Several studies have described the changes in pharmacokinetics and dose requirements following significant and rapid weight loss in the context of bariatric procedures. For instance, Colin et al. demonstrated that fat-free mass (FFM)-based dosing in patients taking moxifloxacin at least 6 months post-bariatric surgery, resulted in a better attainment of target concentration compared with weight-based dosing.⁷

The relationship between drug dose requirements and weight stem from the high correlation between drug clearance and body size and composition. Clearance (CL), which determines the maintenance dose, is usually scaled to an appropriate descriptor of body size. Total body weight is the usual size scaler used due to a reasonable correlation to drug metabolism and its ease of measurement.

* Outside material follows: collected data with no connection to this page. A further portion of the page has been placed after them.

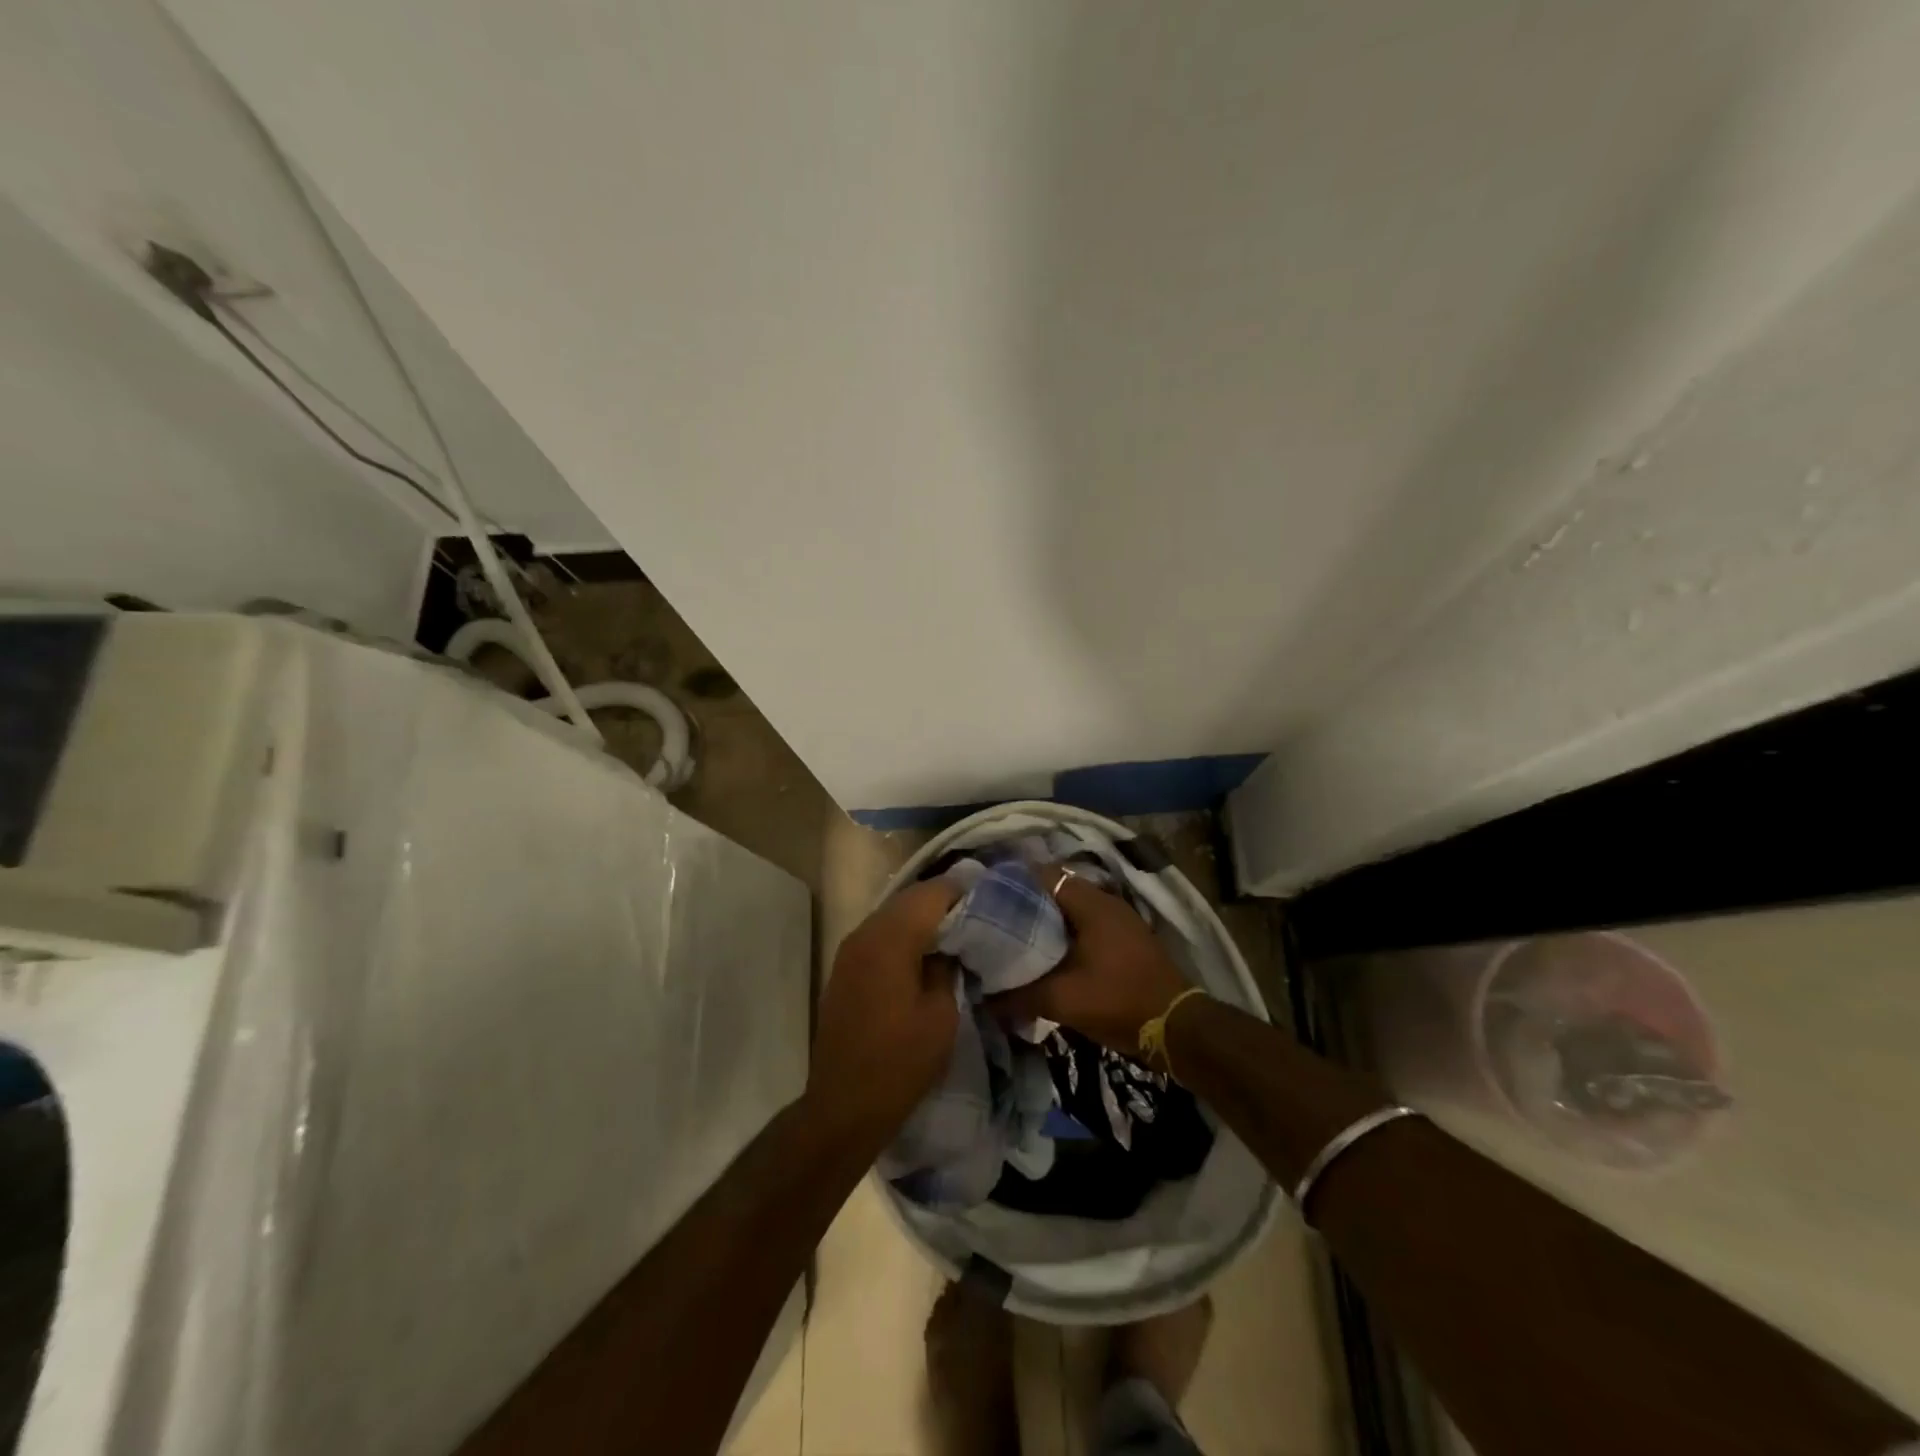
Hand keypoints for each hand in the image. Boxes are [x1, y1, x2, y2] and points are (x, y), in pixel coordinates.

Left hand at [807, 879, 962, 1142]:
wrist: (844, 1105)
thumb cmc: (900, 1062)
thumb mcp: (941, 1015)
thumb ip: (947, 968)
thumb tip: (950, 947)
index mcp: (890, 940)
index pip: (931, 894)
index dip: (963, 891)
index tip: (990, 898)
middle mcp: (865, 933)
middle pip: (909, 899)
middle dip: (943, 902)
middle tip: (978, 914)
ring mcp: (849, 950)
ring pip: (893, 915)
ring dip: (923, 918)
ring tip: (957, 933)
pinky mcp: (845, 968)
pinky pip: (880, 935)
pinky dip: (905, 935)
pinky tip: (926, 954)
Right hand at [985, 868, 1190, 1054]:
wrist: (1177, 1028)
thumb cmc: (1119, 1001)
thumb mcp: (1063, 1001)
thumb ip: (1019, 996)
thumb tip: (984, 1000)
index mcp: (1091, 903)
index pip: (1042, 876)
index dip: (1012, 884)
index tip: (986, 899)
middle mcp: (1106, 902)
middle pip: (1055, 892)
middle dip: (1025, 905)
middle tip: (994, 922)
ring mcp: (1119, 920)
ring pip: (1071, 911)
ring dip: (1045, 922)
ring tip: (1014, 939)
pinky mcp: (1126, 940)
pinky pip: (1086, 926)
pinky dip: (1065, 935)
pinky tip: (1047, 957)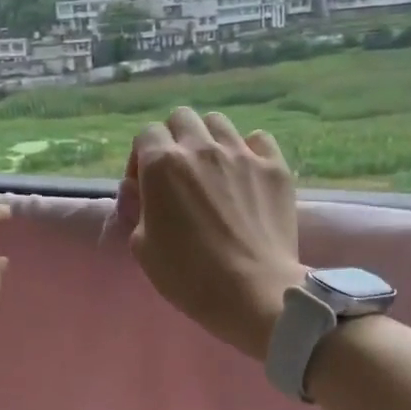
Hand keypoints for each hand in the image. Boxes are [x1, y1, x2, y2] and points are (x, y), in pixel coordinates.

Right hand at [115, 108, 304, 359]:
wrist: (253, 291)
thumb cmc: (188, 275)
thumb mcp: (142, 247)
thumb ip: (136, 209)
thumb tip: (137, 189)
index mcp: (162, 164)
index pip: (146, 134)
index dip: (141, 157)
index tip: (146, 186)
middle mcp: (200, 148)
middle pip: (181, 118)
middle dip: (174, 138)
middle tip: (178, 172)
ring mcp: (241, 154)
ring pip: (218, 123)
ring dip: (209, 140)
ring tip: (213, 169)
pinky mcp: (274, 167)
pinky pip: (258, 139)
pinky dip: (249, 150)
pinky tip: (247, 174)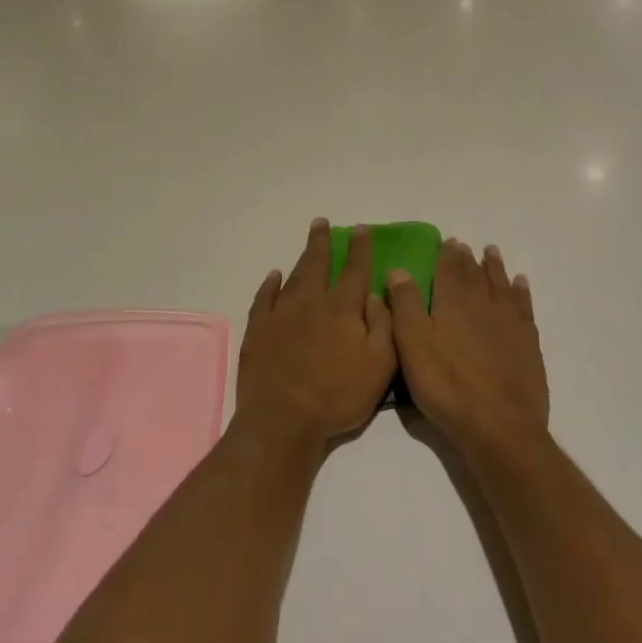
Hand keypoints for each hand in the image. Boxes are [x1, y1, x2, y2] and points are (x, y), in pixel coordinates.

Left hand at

However, for the majority of drugs, drug elimination usually occurs in the lean (i.e., fat-free) portion of the body; thus, scaling CL by total body weight in obese patients will likely result in overestimation of CL and subsequently overestimation of maintenance dose.

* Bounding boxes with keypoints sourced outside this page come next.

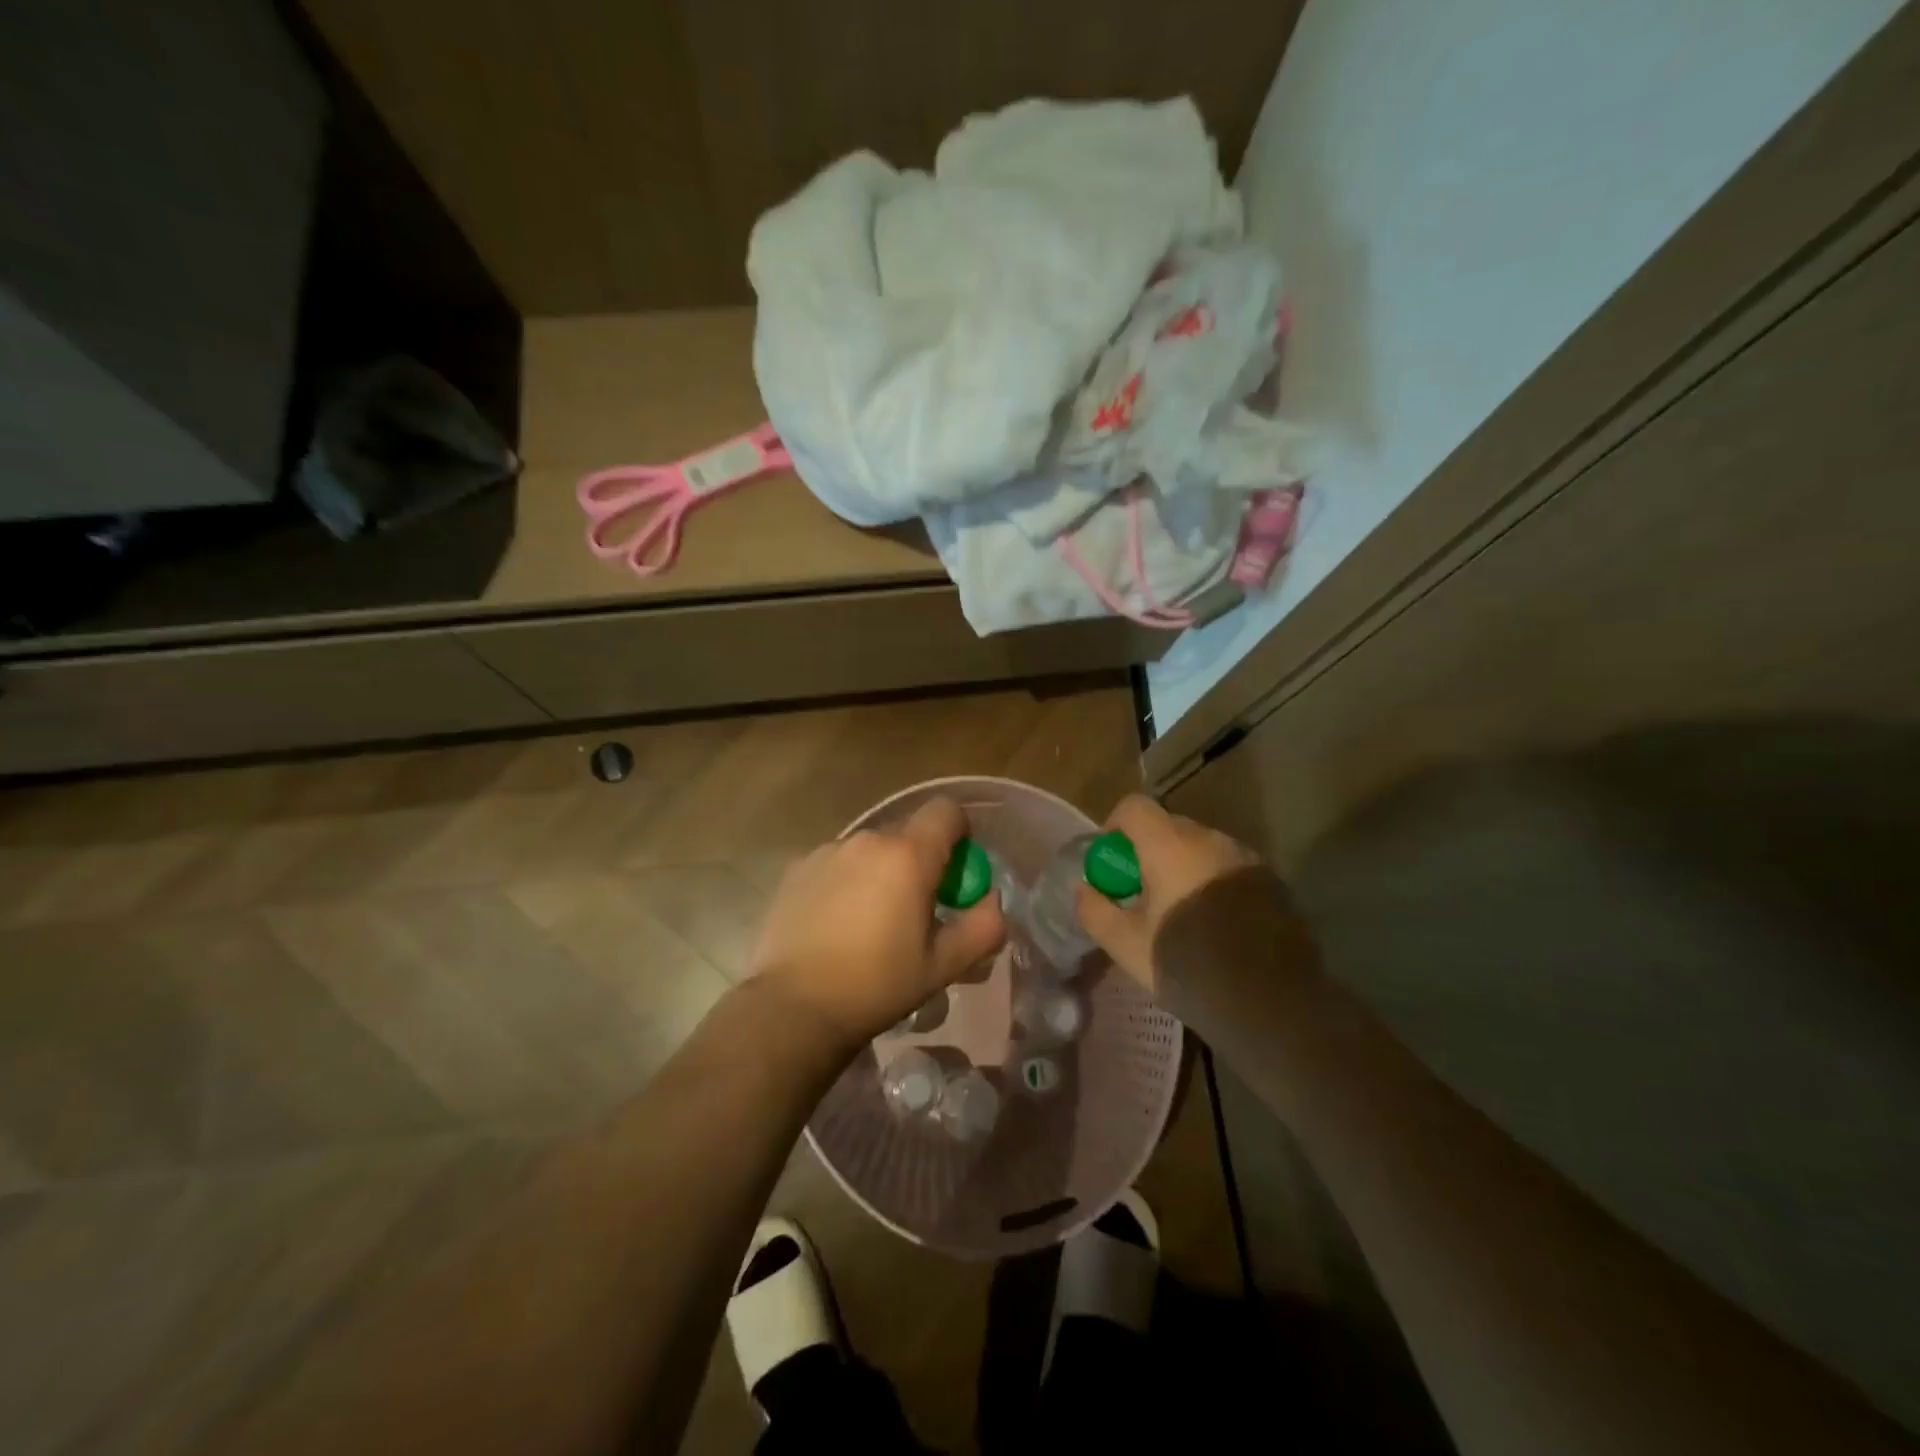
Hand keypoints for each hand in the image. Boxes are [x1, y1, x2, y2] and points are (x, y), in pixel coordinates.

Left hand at [749, 797, 1005, 1051]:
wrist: (793, 1007)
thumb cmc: (877, 985)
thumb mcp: (943, 966)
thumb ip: (982, 928)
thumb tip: (991, 900)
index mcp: (907, 855)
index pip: (946, 811)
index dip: (959, 833)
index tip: (956, 872)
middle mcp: (867, 840)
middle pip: (907, 833)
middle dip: (920, 861)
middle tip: (916, 910)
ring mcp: (827, 851)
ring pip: (870, 850)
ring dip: (880, 872)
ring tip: (870, 923)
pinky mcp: (796, 869)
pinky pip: (836, 864)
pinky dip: (846, 882)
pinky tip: (834, 925)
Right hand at [1075, 793, 1263, 991]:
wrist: (1273, 1005)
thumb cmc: (1189, 967)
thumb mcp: (1126, 946)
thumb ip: (1095, 910)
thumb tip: (1082, 888)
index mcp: (1171, 846)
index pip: (1134, 806)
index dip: (1114, 826)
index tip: (1110, 864)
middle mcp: (1211, 839)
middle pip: (1168, 826)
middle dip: (1146, 851)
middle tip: (1138, 894)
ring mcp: (1246, 859)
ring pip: (1200, 848)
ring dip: (1180, 867)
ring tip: (1176, 912)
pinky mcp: (1270, 882)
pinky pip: (1226, 868)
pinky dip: (1209, 882)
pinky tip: (1212, 925)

These issues necessitated the use of other body size scalers that are expected to correlate better with CL in obese individuals. A notable example is FFM also known as lean-body weight. FFM, which accounts for body composition by excluding all body fat, has become the preferred body size descriptor in population pharmacokinetic studies.^{8, 9} Sinha et al. provided a comprehensive overview and comparison of FFM measurement and prediction methods.¹⁰

The effect of obesity and significant weight loss on drug distribution volume (V) is important particularly in understanding loading dose requirements. In obese patients, V of highly lipophilic drugs (e.g., some β-adrenoceptor blockers, sufentanil and diazepam) tends to be greater, whilst their elimination half-life is prolonged, which may require dosage adjustments either in case of rapid weight gain or, conversely, following significant and acute weight loss.¹¹

Overall, substantial changes in drugs' kinetics can manifest following significant weight loss, with variations depending on the type of weight loss intervention, be it surgical or pharmacological. Thus, altering therapy and drug dosage require careful consideration of the patient's individual response and needs.¹² In principle, adipose mass would be an appropriate descriptor of dug V for moderate to highly lipophilic drugs, whilst lean mass (e.g., FFM) would be an appropriate descriptor of drug CL and can guide chronic dosing.

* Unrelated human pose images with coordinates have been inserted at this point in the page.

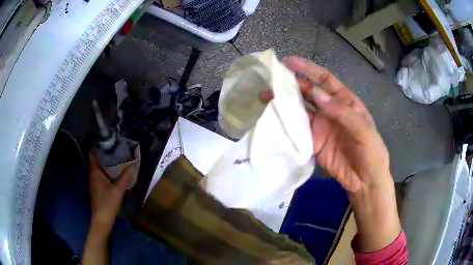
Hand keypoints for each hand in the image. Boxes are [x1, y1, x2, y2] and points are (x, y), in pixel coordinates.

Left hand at [88, 152, 131, 233]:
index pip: (92, 154)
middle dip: (104, 153)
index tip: (106, 140)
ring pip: (99, 168)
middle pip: (96, 160)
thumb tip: (132, 166)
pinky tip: (115, 172)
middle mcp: (92, 175)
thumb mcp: (118, 190)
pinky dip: (106, 171)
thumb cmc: (107, 203)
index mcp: (95, 172)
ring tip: (116, 157)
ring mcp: (94, 182)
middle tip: (115, 147)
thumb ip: (125, 178)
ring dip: (106, 162)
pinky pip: (101, 175)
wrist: (102, 220)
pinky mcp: (97, 188)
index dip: (97, 146)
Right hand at [261, 57, 399, 251]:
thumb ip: (341, 112)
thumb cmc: (371, 152)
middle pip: (308, 92)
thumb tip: (315, 93)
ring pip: (300, 110)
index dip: (308, 70)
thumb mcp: (363, 129)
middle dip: (291, 84)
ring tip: (266, 96)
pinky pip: (298, 130)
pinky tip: (273, 118)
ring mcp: (320, 126)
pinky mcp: (312, 142)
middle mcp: (330, 110)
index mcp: (345, 102)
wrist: (365, 181)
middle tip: (271, 80)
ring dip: (284, 103)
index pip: (325, 80)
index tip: (289, 62)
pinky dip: (286, 124)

Although there is guidance available regarding the anticipated changes in drug kinetics after bariatric surgery, there is a notable absence of studies discussing the changes in pharmacokinetics following the significant, yet slower and reversible, weight loss induced by medications.

Dose optimisation can be challenging in extremely obese individuals and those with rapid and significant weight loss. For drugs with a narrow therapeutic range, therapeutic drug monitoring and personalized dosing might be necessary.¹³ Additionally, advancing knowledge in population PK, PKPD and physiologically based pharmacokinetic (PBPK) modelling can improve clinical guidance. Two recent articles demonstrated the use of PBPK models to predict PK and guide dosing in obese patients. Machado et al. developed a scaled PBPK model of semaglutide, highlighting its potential to predict semaglutide PK in obese children and adolescents.¹⁴ Martins et al. presented a PBPK model of ceftaroline and daptomycin, adapting it to account for PK changes in obese individuals.¹⁵

Understanding the influence of excess fat, body composition and significant weight changes on PK, and potentially PD, parameters can assist in optimizing dosage for this patient population. This is particularly relevant as the number of morbidly obese individuals and those experiencing significant weight loss following either surgery or, increasingly, anti-obesity medications continues to grow. Further well-designed PK, PKPD and PBPK studies are needed to address the specific challenges discussed in this commentary.

The authors declare no conflict of interest.